Will electric field cause electrons to move in disconnected wire? Imagine a straight piece of wire, not connected to anything. Parallel to one of it's ends is a section of circuit with direct current in it. They're placed in such a way, that only about 1/4 (or less) of disconnected wire is near a powered circuit. Question: will electric field in circuit cause at least some of electrons in disconnected wire to move to other end (upper end on picture)? Will this happen, if circuit is a toroidal solenoid, and end of disconnected wire in inserted in hole in the middle of said toroid?
 A: If you had an electric field, charge separation would build up in the disconnected conductor such that the electric field inside the conductor was zero. This movement of charges would constitute a current that very rapidly decayed to zero.
However, neither of the diagrams you show appear have a changing magnetic field because the current in the blue wire appears to be depicted as constant. Therefore no electric field is induced and no current flows in either orange wire.
A: On your left diagram, assuming the straight wire is close enough to the circuit, the magnetic field on the circuit will induce a current in the straight wire due to Faraday induction but only for a brief moment during a d.c. transient (i.e. switch on or switch off of the circuit). For the d.c. steady state of operation, no current will be induced in straight wire since there is no changing magnetic field on the circuit. For an a.c. circuit your straight wire will behave like a reception radio antenna provided the physical length of your wire is similar to the a.c. signal wavelength $λ$ in your circuit with optimum length values for the straight wire for best reception, $λ/2$ or $λ/4$.

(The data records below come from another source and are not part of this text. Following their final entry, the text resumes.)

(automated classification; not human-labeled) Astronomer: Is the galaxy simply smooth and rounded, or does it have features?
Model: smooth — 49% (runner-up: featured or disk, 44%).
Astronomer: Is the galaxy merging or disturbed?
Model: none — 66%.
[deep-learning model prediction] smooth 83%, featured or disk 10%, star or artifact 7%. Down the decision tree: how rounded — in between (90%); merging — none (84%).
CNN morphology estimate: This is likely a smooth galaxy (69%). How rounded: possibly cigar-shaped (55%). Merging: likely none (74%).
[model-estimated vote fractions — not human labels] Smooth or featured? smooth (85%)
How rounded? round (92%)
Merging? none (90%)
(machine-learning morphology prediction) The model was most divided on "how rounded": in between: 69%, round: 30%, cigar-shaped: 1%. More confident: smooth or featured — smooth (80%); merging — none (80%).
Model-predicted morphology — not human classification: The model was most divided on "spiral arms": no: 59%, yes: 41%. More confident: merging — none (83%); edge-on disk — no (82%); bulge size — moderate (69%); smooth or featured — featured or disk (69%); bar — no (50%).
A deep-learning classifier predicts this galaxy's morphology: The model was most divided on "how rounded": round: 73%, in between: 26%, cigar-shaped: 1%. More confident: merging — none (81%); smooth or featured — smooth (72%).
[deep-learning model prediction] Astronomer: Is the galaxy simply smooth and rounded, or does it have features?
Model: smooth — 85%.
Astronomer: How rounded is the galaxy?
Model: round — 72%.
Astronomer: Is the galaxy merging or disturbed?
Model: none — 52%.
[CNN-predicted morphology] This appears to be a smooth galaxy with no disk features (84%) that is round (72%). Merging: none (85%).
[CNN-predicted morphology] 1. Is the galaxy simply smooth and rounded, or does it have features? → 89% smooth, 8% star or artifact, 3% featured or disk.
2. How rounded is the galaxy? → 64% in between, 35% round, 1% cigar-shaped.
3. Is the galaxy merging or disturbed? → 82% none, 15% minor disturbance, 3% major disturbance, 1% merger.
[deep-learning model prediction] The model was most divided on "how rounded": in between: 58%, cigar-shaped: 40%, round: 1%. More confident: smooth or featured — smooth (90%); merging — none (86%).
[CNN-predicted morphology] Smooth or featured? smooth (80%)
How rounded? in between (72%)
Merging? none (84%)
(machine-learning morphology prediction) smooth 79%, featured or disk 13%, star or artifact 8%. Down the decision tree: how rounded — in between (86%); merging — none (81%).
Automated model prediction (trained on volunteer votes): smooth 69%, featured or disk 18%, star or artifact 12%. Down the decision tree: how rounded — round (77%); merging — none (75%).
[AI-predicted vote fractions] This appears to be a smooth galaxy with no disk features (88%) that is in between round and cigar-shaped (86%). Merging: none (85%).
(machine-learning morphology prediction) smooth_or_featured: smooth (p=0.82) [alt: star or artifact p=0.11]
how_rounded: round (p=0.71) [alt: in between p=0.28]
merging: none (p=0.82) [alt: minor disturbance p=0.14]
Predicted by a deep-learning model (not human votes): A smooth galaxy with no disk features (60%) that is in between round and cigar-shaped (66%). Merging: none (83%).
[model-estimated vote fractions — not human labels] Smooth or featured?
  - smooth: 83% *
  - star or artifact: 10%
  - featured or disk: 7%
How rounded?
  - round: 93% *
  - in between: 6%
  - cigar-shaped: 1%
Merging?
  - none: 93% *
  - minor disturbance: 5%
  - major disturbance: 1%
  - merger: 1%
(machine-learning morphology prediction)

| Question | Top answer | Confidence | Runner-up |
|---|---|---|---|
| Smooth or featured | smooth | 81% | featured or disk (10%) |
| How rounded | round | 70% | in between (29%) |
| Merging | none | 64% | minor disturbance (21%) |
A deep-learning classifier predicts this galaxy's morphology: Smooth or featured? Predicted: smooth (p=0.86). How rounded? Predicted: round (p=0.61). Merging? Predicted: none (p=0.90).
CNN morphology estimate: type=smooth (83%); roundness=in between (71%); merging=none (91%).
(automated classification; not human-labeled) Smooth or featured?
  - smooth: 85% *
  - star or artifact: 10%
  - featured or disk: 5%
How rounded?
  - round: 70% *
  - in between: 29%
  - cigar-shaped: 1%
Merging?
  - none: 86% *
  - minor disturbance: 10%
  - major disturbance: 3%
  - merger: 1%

For your right diagram, it is known that a toroidal solenoid has no magnetic field outside. Neither around it nor at its cap. All the magnetic field B in contained inside the toroidal solenoid. Therefore, neither a d.c. transient signal nor an a.c. signal will be induced in the straight wire.
As for the electric field of the circuit, for both of the above described cases it is known that for metal conductors electric field is contained inside the wire (or more close to the surface of the wire for high frequency a.c. signals, skin effect) and no electric field is practically radiated outside the wire. Even in d.c. steady state, the wires remain electrostatically neutral due the homogeneous current charge transfer inside a wire.
CAUTION: Electrostatically neutral, that does not of course mean in anyway that touching a naked high powered wire and you being sufficiently grounded, that you will not be electrocuted!